Stored items
━━━━━━━━━━━━━━━━━━━━━━━━━━━━━━
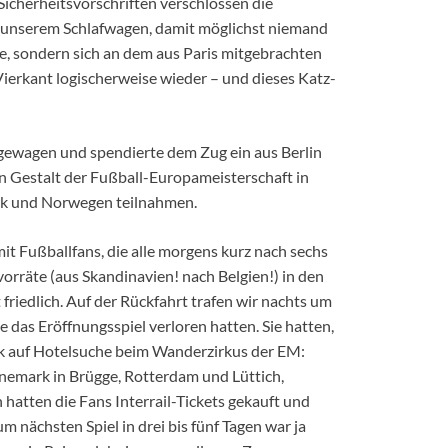
icherheitsvorschriften verschlossen die
unserem Schlafwagen, damit möglichst niemand
e, sondern sich an dem aus Paris mitgebrachten
Vierkant logischerweise wieder – und dieses Katz-
gewagen und spendierte dem Zug ein aus Berlin
in Gestalt der Fußball-Europameisterschaft in
rk und Norwegen teilnahmen.
t Fußballfans, die alle morgens kurz nach sechs
vorräte (aus Skandinavien! nach Belgien!) in den
friedlich. Auf der Rückfahrt trafen wir nachts um
e das Eröffnungsspiel verloren hatten. Sie hatten,
ck auf Hotelsuche beim Wanderzirkus der EM:
nemark in Brügge, Rotterdam und Lüttich,
hatten die Fans Interrail-Tickets gekauft und
m nächsten Spiel in drei bis fünf Tagen war ja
━━━━━━━━━━━━━━━━━━━━━━━━━━━━━━
Instructions to follow: Pull out the text lines from every entry above and reproduce them word for word. Omit the pictures from your answer.

Problem solution:
icherheitsvorschriften verschlossen die
unserem Schlafwagen, damit möglichst niemand
e, sondern sich an dem aus Paris mitgebrachten
Vierkant logischerweise wieder – und dieses Katz-
gewagen und spendierte dem Zug ein aus Berlin
in Gestalt der Fußball-Europameisterschaft in
rk und Norwegen teilnahmen.
t Fußballfans, die alle morgens kurz nach sechs
vorräte (aus Skandinavien! nach Belgien!) in den
friedlich. Auf der Rückfahrt trafen wir nachts um
e das Eröffnungsspiel verloren hatten. Sie hatten,
ck auf Hotelsuche beim Wanderzirkus der EM:
nemark in Brügge, Rotterdam und Lüttich,
hatten die Fans Interrail-Tickets gekauft und
m nächsten Spiel in drei bis fünf Tagen war ja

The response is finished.